Несоответствие между нарастающей частотой смертей высших лиц государства и тем, что эти смерти репрезентировались как фактор политической стабильности и неизменности, быстро нашло отражение в советском анекдоте той поры. Человек подходит к Красной площади, где проходят очередные похороны члена политбюро. Поскольку доступ на эти мероприятия был ограничен для крупных членов партии, имеющих специальные пригласительные билеты, милиционер останавливает человека вопросом: «У вас есть билет на сегодняшнее мероприятие?» — и получает ответ: «У меня абонемент на весь сезон».
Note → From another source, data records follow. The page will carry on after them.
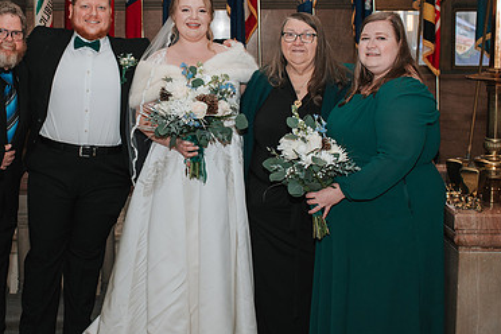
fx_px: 863
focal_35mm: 62
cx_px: 156
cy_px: 120
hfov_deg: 32.0
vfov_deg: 21.8
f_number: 3.5
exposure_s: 1/200
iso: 1000
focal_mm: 35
В подобных анекдотах отражалось нарастающее ощущение того, что, несмотря на неизменность и повсеместность авторитетного дискурса, в нем все больше ощущались разрывы и нестыковки — в частности, на биологическом уровне символа. Биологическая смертность человека и символическая вечность истории часто приводят к смысловому конфликту, в результате которого вдруг обнажается пространственная и временная неоднородность (гетеротопия и гетерохрония) любого символического режима. Как отмечал Фуко, эта неоднородность проявляется особенно ярко в пространстве кладбища, где человек одновременно остается частью традиционного представления истории как непрерывного, поступательного нарратива и выпадает из него, «растворяясь и исчезая» в вечности{469}. В начале 1980-х годов массовые ритуалы похорон лидеров партии, постоянно транслируемые и описываемые авторитетным языком в средствах массовой информации, играли ту же роль в повседневной реальности, вскрывая пространственно-временные разрывы и парадоксы советского символического режима. Ироничная некроэстетика, ставшая к тому времени частью повседневного общения, фокусировалась именно на этих разрывах и парадоксах.